▶ _What is needed_: Rewrite every line of the material below as a numbered list, skipping blank lines and leaving the pictures out of your answer.

Entries shown Start Marker

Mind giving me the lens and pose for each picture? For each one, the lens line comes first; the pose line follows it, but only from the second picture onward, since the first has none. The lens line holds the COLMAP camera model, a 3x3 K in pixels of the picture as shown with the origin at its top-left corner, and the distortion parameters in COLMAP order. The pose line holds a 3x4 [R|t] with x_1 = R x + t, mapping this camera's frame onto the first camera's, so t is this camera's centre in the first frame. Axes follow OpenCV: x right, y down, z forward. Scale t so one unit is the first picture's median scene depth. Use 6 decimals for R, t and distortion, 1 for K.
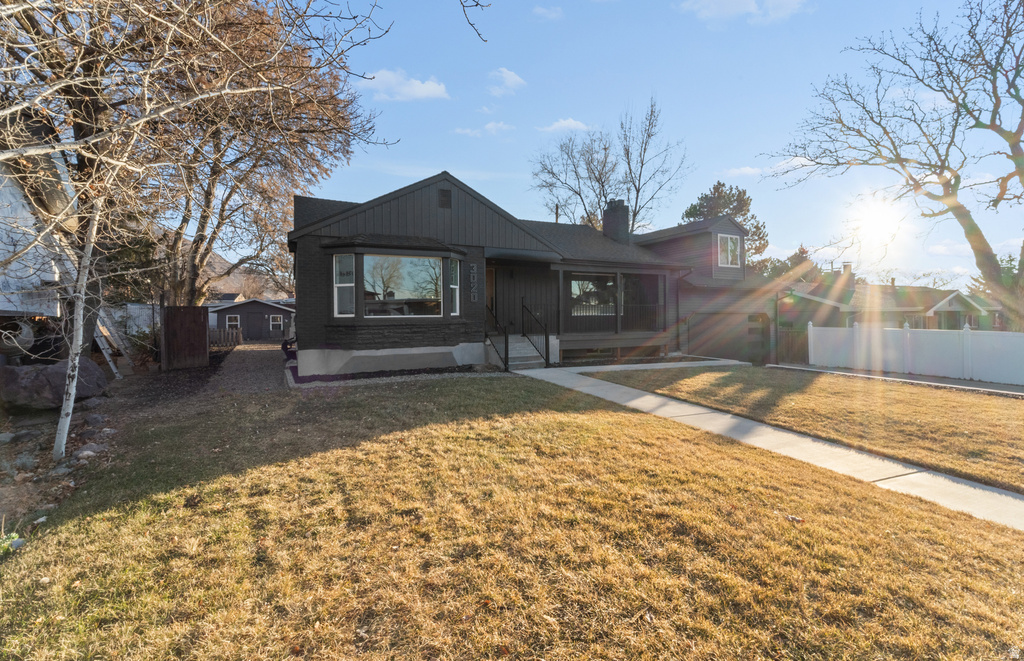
lens RADIAL K [[437.2, 0, 509.1], [0, 437.2, 328.3], [0, 0, 1]] dist [0.002298, 0.000083]
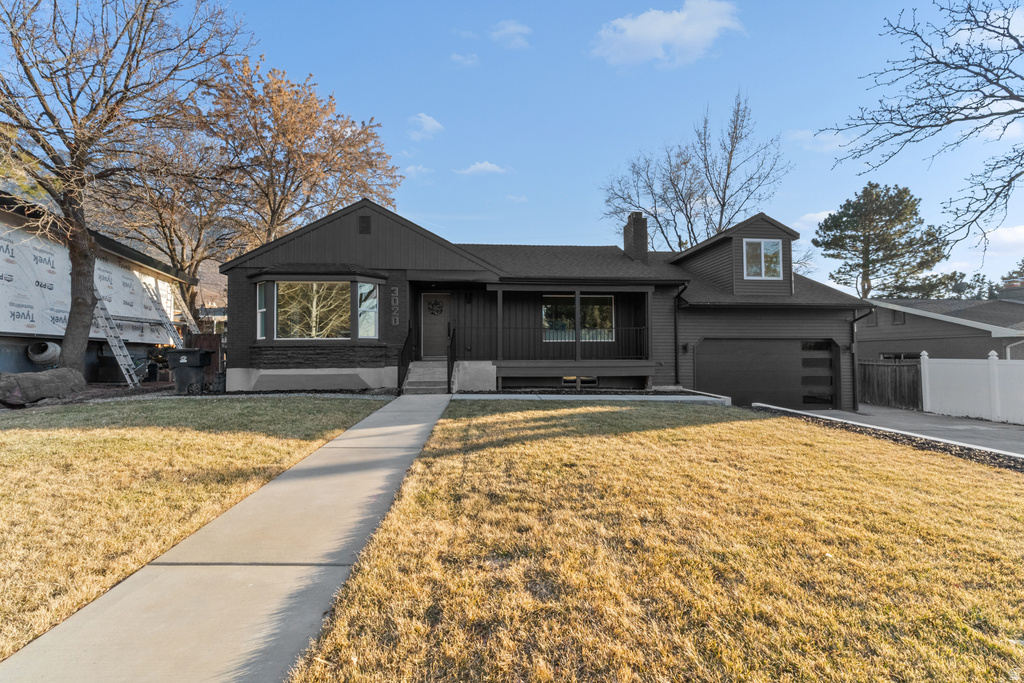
lens RADIAL K [[402.3, 0, 514.8], [0, 402.3, 359.7], [0, 0, 1]] dist [0.003907, 0.000264]
pose [[0.932358, 0.012531, -0.361320, 0.507339], [-0.014651, 0.999888, -0.003128, 0.016994], [0.361240, 0.008210, 0.932437, 0.240285]]
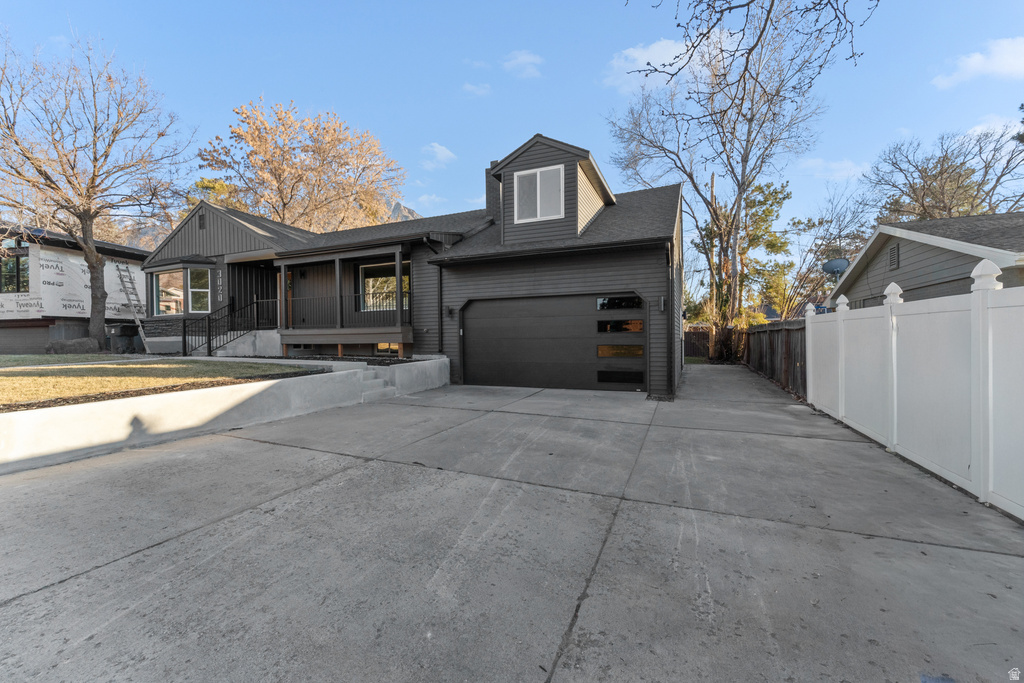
lens RADIAL K [[402.3, 0, 511.4], [0, 402.3, 338.2], [0, 0, 1]] dist [0.003907, 0.000264]
pose [[0.661453, 0.011455, -0.749899, 1.299286], [-0.005451, 0.999930, 0.010467, 0.025912], [0.749967, -0.002836, 0.661469, 0.862509]]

Entries shown End Marker

▶ _Solution to the exercise_:
1. Mind giving me the lens and pose for each picture? For each one, the lens line comes first; the pose line follows it, but only from the second picture onward, since the first has none. The lens line holds the COLMAP camera model, a 3x3 K in pixels of the picture as shown with the origin at its top-left corner, and the distortion parameters in COLMAP order. The pose line holds a 3x4 [R|t] with x_1 = R x + t, mapping this camera's frame onto the first camera's, so t is this camera's centre in the first frame. Axes follow OpenCV: x right, y down, z forward. Scale t so one unit is the first picture's median scene depth. Use 6 decimals for R, t and distortion, 1 for K.
2. lens RADIAL K [[437.2, 0, 509.1], [0, 437.2, 328.3], [0, 0, 1]] dist [0.002298, 0.000083]
3. lens RADIAL K [[402.3, 0, 514.8], [0, 402.3, 359.7], [0, 0, 1]] dist [0.003907, 0.000264]
4. pose [[0.932358, 0.012531, -0.361320, 0.507339], [-0.014651, 0.999888, -0.003128, 0.016994], [0.361240, 0.008210, 0.932437, 0.240285]]
5. lens RADIAL K [[402.3, 0, 511.4], [0, 402.3, 338.2], [0, 0, 1]] dist [0.003907, 0.000264]
6. pose [[0.661453, 0.011455, -0.749899, 1.299286], [-0.005451, 0.999930, 0.010467, 0.025912], [0.749967, -0.002836, 0.661469, 0.862509]]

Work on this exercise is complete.